4) Server side rendering.  In this case, the user input is sent to the server side to process and a rendered image is produced and sent back to the client for display.  Remote screen sharing technology such as VNC or Remote Desktop are perhaps the simplest form of server side rendering.  More advanced forms exist by having the client interpret the user input and then make calls to the render server accordingly. This strategy works very well on an enterprise network where latency is low but quickly becomes unusable as you move outside the enterprise (e.g. from other side of city, home or across the country).  When it comes to interactivity, most users find < 10 FPS unusable.  To achieve 10 FPS, each client/server response must complete in less than 100 ms which includes network latency and render time.  Outside the enterprise network, latency starts around 40ms and goes up as you get farther away leaving little time for the server to actually handle the request.  Due to the sensitivity to latency of server side rendering, it will be less attractive when compared to solutions that use client side rendering where the only limit is the available processing power.
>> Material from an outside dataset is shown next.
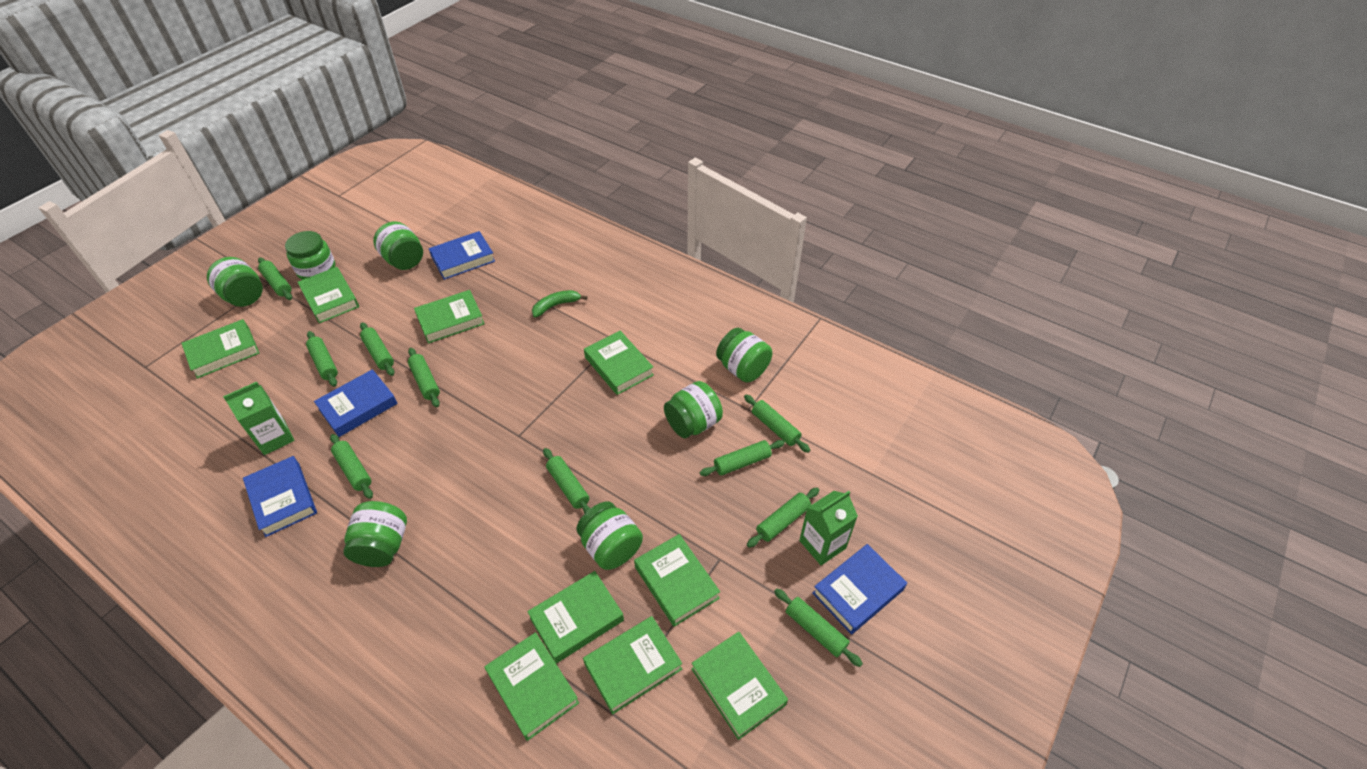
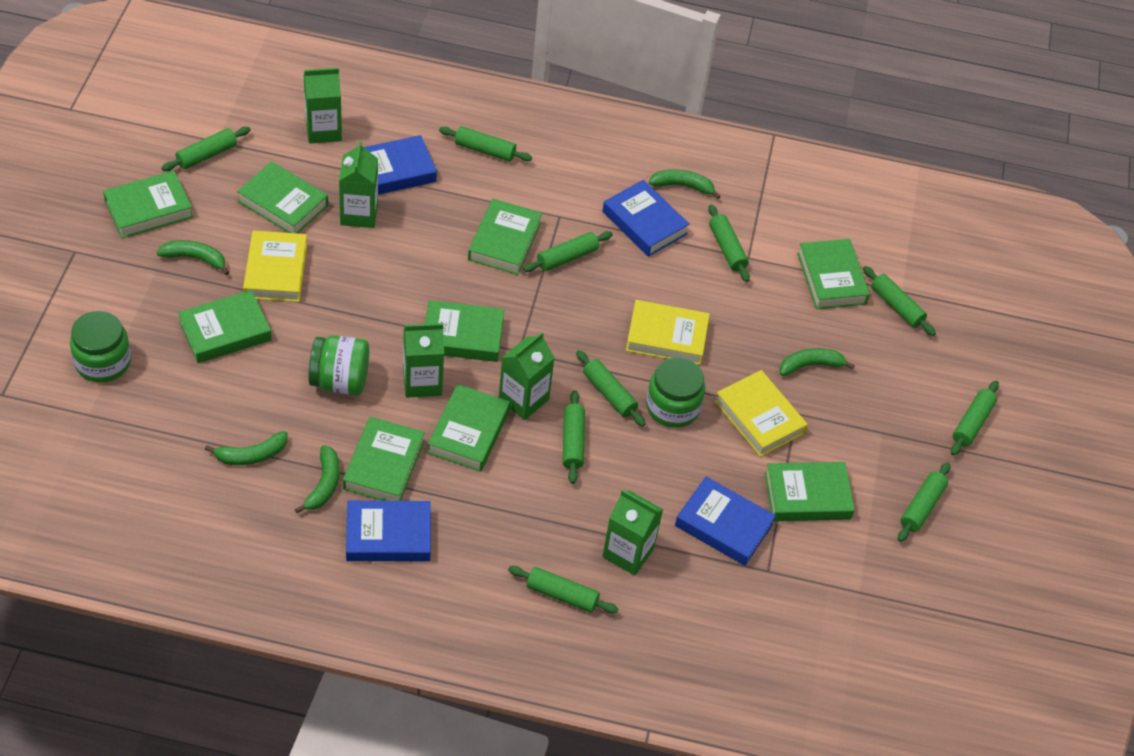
green banana: 1 -> 5
green carton: 2 -> 5
green jar: 7 -> 3
yellow book: 0 -> 3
All of these techniques result in changes to the underlying pixel data for an image. Currently Cornerstone is designed around static images - that is images where the pixel data does not change. To support the techniques listed above, the following is required:

1) It must be possible for a region of the pixel data to be externally invalidated when the underlying pixel data has been updated for that region. This invalidation will cause Cornerstone to re-render the image so the changed pixels are displayed to the user
2) It must be possible to detect when the user interacts with the image in a way that requires changes to the underlying pixel data. Cornerstone currently emits the CornerstoneImageRendered event when the image is rendered which can be used to detect changes to translation, scale and viewport size but it there may be better ways to deal with this.
3) It must be possible for Cornerstone to render subviews of an image. Currently cornerstone always renders the entire image even if all the pixels aren't displayed. This strategy doesn't work at all for very large images like pathology slides where the client doesn't have enough memory to hold the entire slide in the first place. An interesting side effect of this change is that existing operations like WW/WC might get faster for images that are larger than the viewport as it would only need to push the viewable pixels through the LUT for each frame (rather than all pixels like it does today).

While implementing this is quite challenging - the bigger challenge is how to implement it while keeping Cornerstone easy to understand.  I am just now beginning to think through the design for this and expect it to take me several iterations to get right.  Look for future posts about this to see how the design emerges.